> [TASK INSTRUCTIONS]
In the items, starting at the line containing "うっちー、ベストオブ入賞おめでとう！" and ending with the line containing "営業時間【年中無休 9:00〜21:00】", swap "サブリーダー" for "副リーダー" and give back only that stretch, with the pictures left out.
++++ RECORDS SHOWN
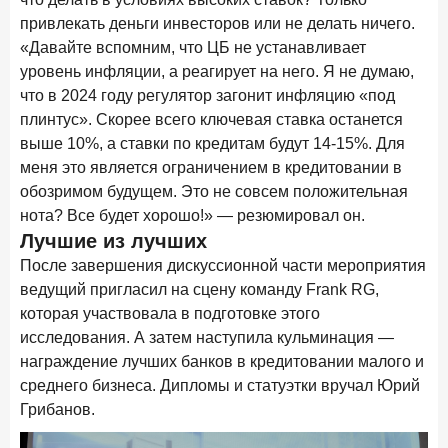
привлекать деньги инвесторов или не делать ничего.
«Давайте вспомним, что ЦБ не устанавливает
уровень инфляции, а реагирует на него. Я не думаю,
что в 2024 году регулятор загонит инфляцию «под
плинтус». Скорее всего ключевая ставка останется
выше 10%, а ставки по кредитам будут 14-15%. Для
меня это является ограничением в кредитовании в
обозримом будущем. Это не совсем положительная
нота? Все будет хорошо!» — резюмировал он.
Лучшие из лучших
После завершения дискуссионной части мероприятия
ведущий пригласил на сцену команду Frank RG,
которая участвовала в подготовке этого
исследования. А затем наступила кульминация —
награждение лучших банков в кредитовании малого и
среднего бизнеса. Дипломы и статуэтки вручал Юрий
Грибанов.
++++++++
++++ RECORDS SHOWN
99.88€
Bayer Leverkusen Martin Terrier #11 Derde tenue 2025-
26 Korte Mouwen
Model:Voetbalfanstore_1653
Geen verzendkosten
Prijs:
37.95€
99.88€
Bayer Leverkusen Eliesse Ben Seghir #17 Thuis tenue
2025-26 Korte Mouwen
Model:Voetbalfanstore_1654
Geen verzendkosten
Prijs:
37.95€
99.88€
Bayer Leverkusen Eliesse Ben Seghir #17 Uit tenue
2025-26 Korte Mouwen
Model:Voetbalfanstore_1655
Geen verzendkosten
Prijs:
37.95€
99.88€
++++++++
++++ RECORDS SHOWN
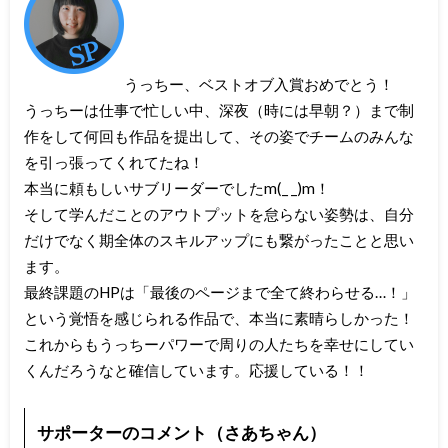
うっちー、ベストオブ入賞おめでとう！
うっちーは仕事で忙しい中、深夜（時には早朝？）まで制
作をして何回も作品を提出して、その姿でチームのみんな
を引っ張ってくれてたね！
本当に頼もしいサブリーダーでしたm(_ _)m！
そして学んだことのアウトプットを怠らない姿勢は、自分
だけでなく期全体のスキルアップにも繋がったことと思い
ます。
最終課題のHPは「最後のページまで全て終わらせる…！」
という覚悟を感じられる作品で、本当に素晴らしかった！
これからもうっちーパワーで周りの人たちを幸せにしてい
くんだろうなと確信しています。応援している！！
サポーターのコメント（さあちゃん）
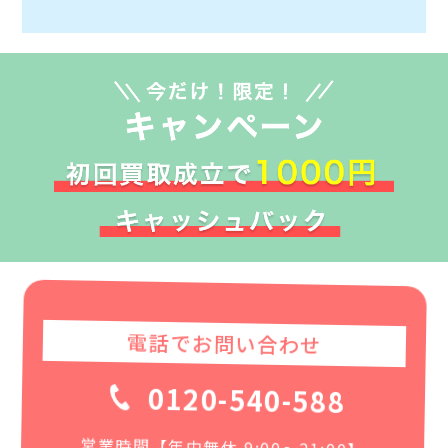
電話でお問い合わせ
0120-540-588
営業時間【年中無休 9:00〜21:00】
++++++++
> [ANSWER BOX]
うっちー、ベストオブ入賞おめでとう！
うっちーは仕事で忙しい中、深夜（時には早朝？）まで制
作をして何回も作品を提出して、その姿でチームのみんな
を引っ張ってくれてたね！
本当に頼もしい副リーダーでしたm(_ _)m！
そして学んだことのアウトプットを怠らない姿勢は、自分
だけでなく期全体のスキルアップにも繋がったことと思い
ます。
最終課題のHPは「最後のページまで全て終わらせる…！」
という覚悟を感じられる作品で、本当に素晴らしかった！
これからもうっちーパワーで周りの人たちを幸せにしてい
くんだろうなと確信しています。応援している！！
サポーターのコメント（さあちゃん）
電話でお問い合わせ
0120-540-588
営業時間【年中無休 9:00〜21:00】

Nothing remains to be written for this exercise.